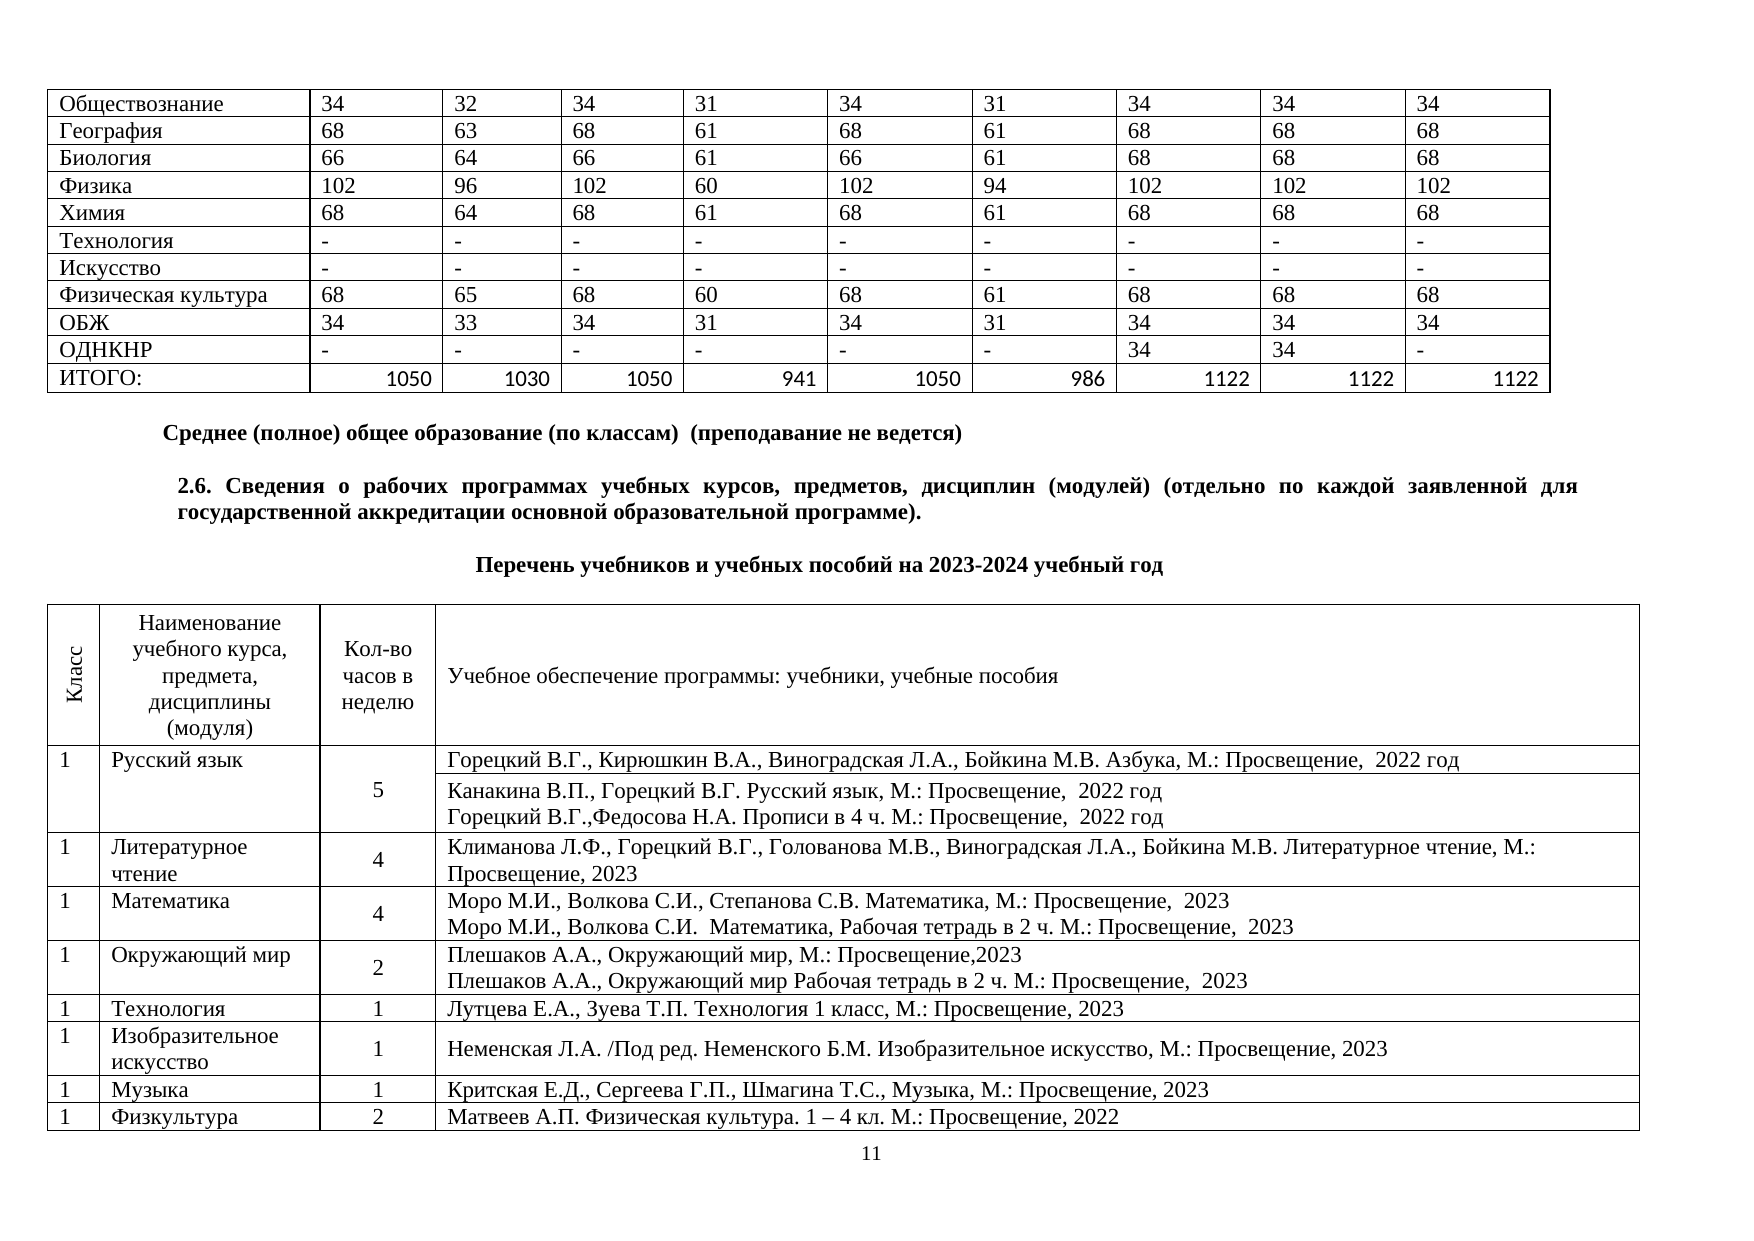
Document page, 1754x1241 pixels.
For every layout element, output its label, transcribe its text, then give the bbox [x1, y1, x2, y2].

table_cell - [1117, 254, 1260, 280]
table_cell 68 [311, 117, 442, 143]
table_cell 31 [684, 309, 827, 335]
table_cell - [562, 227, 683, 253]
table_cell 68 [1406, 145, 1549, 171]
table_cell 34 [311, 309, 442, 335]
table_cell 1030 [443, 364, 561, 392]
table_cell - [311, 254, 442, 280]
table_cell Технология [100, 995, 319, 1021]
table_cell Обществознание [48, 90, 309, 116]
table_cell 68 [1117, 145, 1260, 171]
table_cell 5 [321, 746, 435, 832]
table_cell 33 [443, 309, 561, 335]
table_cell 68 [828, 117, 972, 143]
table_cell 64 [443, 145, 561, 171]
table_cell 34 [1261, 90, 1405, 116]
table_cell - [311, 336, 442, 363]
table_cell - [684, 336, 827, 363]
table_cell 68 [1261, 199, 1405, 226]
table_cell 68 [1406, 199, 1549, 226]
table_cell 31 [973, 309, 1116, 335]
table_cell - [311, 227, 442, 253]
table_cell 60 [684, 172, 827, 198]
table_cell 68 [1261, 117, 1405, 143]
table_cell Плешаков А.А., Окружающий мир, М.: Просвещение,2023 Плешаков А.А., Окружающий мир Рабочая тетрадь в 2 ч. М.: Просвещение, 2023 [436, 941, 1639, 993]
table_cell 68 [311, 281, 442, 308]
table_cell 1 [321, 1076, 435, 1102]
table_cell 61 [684, 117, 827, 143]
table_cell Искусство [48, 254, 309, 280]
table_cell Климанова Л.Ф., Горецкий В.Г., Голованова М.В., Виноградская Л.А., Бойкина М.В. Литературное чтение, М.: Просвещение, 2023 [436, 833, 1639, 886]
table_cell Математика [100, 887, 319, 940]
table_cell 102 [1406, 172, 1549, 198]
table_cell 1 [48, 1022, 99, 1075]
table_cell 34 [1406, 90, 1549, 116]
table_cell 34 [562, 309, 683, 335]
table_cell 34 [828, 309, 972, 335]
table_cell 31 [684, 90, 827, 116]
table_cell - [973, 336, 1116, 363]
table_cell География [48, 117, 309, 143]
table_cell Физкультура [100, 1103, 319, 1129]
table_cell 34 [562, 90, 683, 116]
table_cell 68 [828, 281, 972, 308]
table_cell 68 [562, 199, 683, 226]
table_cell - [562, 254, 683, 280]
table_cell - [443, 227, 561, 253]
table_header Класс [48, 605, 99, 745]
table_cell 65 [443, 281, 561, 308]
table_cell 68 [828, 199, 972, 226]
table_cell - [1261, 227, 1405, 253]
table_cell 94 [973, 172, 1116, 198]
table_cell Биология [48, 145, 309, 171]
table_cell 61 [973, 281, 1116, 308]
table_cell 2 [321, 941, 435, 993]
table_cell - [1117, 227, 1260, 253]
table_cell 1122 [1406, 364, 1549, 392]
text Среднее (полное) общее образование (по классам) (преподавание не ведется) [59, 419, 1683, 445]
table_cell 1 [321, 1022, 435, 1075]
table_cell Музыка [100, 1076, 319, 1102]
table_cell - [1406, 336, 1549, 363]
table_cell - [443, 254, 561, 280]
table_cell 34 [311, 90, 442, 116]
table_cell Русский язык [100, 746, 319, 832]
table_cell ОДНКНР [48, 336, 309, 363]
table_cell 66 [311, 145, 442, 171]
table_cell 68 [1117, 199, 1260, 226]
table_cell 68 [1261, 281, 1405, 308]
table_cell 1 [48, 1103, 99, 1129]
table_cell 64 [443, 199, 561, 226]
table_cell Технология [48, 227, 309, 253]
table_header Учебное обеспечение программы: учебники, учебные пособия [436, 605, 1639, 745]
table_cell 31 [973, 90, 1116, 116]
table_cell 4 [321, 833, 435, 886]
table_cell Неменская Л.А. /Под ред. Неменского Б.М. Изобразительное искусство, М.: Просвещение, 2023 [436, 1022, 1639, 1075]
table_cell 1 [48, 941, 99, 993]
table_cell 1 [48, 1076, 99, 1102]
table_cell Химия [48, 199, 309, 226]
table_cell - [973, 254, 1116, 280]
table_cell Окружающий мир [100, 941, 319, 993]
table_cell 34 [1406, 309, 1549, 335]
table_cell - [828, 254, 972, 280]
table_cell - [684, 254, 827, 280]
table_cell 1 [48, 995, 99, 1021]
table_cell 61 [684, 199, 827, 226]
table_cell Моро М.И., Волкова С.И., Степанова С.В. Математика, М.: Просвещение, 2023 Моро М.И., Волкова С.И. Математика, Рабочая тетрадь в 2 ч. М.: Просвещение, 2023 [436, 887, 1639, 940]
table_cell 34 [1261, 309, 1405, 335]
table_cell 68 [562, 281, 683, 308]
table_cell 34 [1117, 336, 1260, 363]
table_cell 96 [443, 172, 561, 198]
table_cell Физическая культура [48, 281, 309, 308]
table_cell Горецкий В.Г., Кирюшкин В.А., Виноградская Л.А., Бойкина М.В. Азбука, М.: Просвещение, 2022 год [436, 746, 1639, 773]
table_cell 68 [311, 199, 442, 226]
table_cell 4 [321, 887, 435, 940]
table_header Кол-во часов в неделю [321, 605, 435, 745]
table_cell 68 [1406, 281, 1549, 308]
table_cell 68 [1261, 145, 1405, 171]
table_cell - [1406, 254, 1549, 280]
table_cell 102 [1117, 172, 1260, 198]
table_cell 102 [1261, 172, 1405, 198]
table_cell Канакина В.П., Горецкий В.Г. Русский язык, М.: Просвещение, 2022 год Горецкий В.Г.,Федосова Н.А. Прописи в 4 ч. М.: Просвещение, 2022 год [436, 774, 1639, 832]
table_cell 61 [973, 145, 1116, 171]
table_cell - [828, 336, 972, 363]
table_cell 34 [1117, 309, 1260, 335]
table_cell - [973, 227, 1116, 253]
table_cell ИТОГО: [48, 364, 309, 392]
table_cell - [443, 336, 561, 363]
table_cell 68 [1117, 281, 1260, 308]
table_cell Литературное чтение [100, 833, 319, 886]
table_cell 66 [562, 145, 683, 171]
table_cell Матвеев А.П. Физическая культура. 1 – 4 кл. М.: Просвещение, 2022 [436, 1103, 1639, 1129]
table_cell Изобразительное искусство [100, 1022, 319, 1075]
table_cell 102 [562, 172, 683, 198]
table_cell 61 [973, 199, 1116, 226]
table_cell 1050 [311, 364, 442, 392]
table_cell - [828, 227, 972, 253]
table_cell 68 [1117, 117, 1260, 143]
table_cell 60 [684, 281, 827, 308]
table_cell 34 [1261, 336, 1405, 363]
table_cell Критская Е.Д., Сергеева Г.П., Шмагина Т.С., Музыка, М.: Просвещение, 2023 [436, 1076, 1639, 1102]
table_cell - [1261, 254, 1405, 280]
table_cell 61 [684, 145, 827, 171]
table_cell 32 [443, 90, 561, 116]
table_cell 66 [828, 145, 972, 171]
table_cell 68 [562, 117, 683, 143]
table_cell 61 [973, 117, 1116, 143]
table_cell 1 [48, 833, 99, 886]
table_cell 941 [684, 364, 827, 392]
table_cell 1 [48, 887, 99, 940]
table_cell 102 [828, 172, 972, 198]
table_cell 1 [48, 746, 99, 832]
table_cell 63 [443, 117, 561, 143]
table_cell 102 [311, 172, 442, 198]
text Перечень учебников и учебных пособий на 2023-2024 учебный год [59, 551, 1580, 577]
table_cell 986 [973, 364, 1116, 392]
table_cell 2 [321, 1103, 435, 1129]
table_cell 1050 [562, 364, 683, 392]
table_cell - [684, 227, 827, 253]
table_cell - [562, 336, 683, 363]
table_cell 1 [321, 995, 435, 1021]
table_cell 34 [1117, 90, 1260, 116]
table_cell 1122 [1261, 364, 1405, 392]
table_header Наименование учебного курса, предмета, дисциплины (модуля) [100, 605, 319, 745]
text 2.6. Сведения о рабочих программах учебных курсов, предметов, дисциплин (модулей) (отдельно по каждой заявленной для государственной аккредитации основной образовательной программе). [177, 472, 1580, 524]
table_cell ОБЖ [48, 309, 309, 335]
table_cell Лутцева Е.А., Зуева Т.П. Технология 1 класс, М.: Просвещение, 2023 [436, 995, 1639, 1021]
table_cell 68 [1406, 117, 1549, 143]
table_cell 34 [828, 90, 972, 116]
table_cell Физика [48, 172, 309, 198]
table_cell 1122 [1117, 364, 1260, 392]
table_cell 1050 [828, 364, 972, 392]
table_cell - [1406, 227, 1549, 253]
-=-=-=-=-
* **What you are asked to do**
Which lines above include "Виноградская"? Show each of them by copying it.

* **Response area**
table_cell Климанова Л.Ф., Горецкий В.Г., Голованова М.В., Виноградская Л.А., Бойкина М.В. Литературное чтение, М.: Просвещение, 2023 [436, 833, 1639, 886]
table_cell Горецкий В.Г., Кирюшкин В.А., Виноградская Л.А., Бойкина М.В. Азбука, М.: Просвещение, 2022 год [436, 746, 1639, 773]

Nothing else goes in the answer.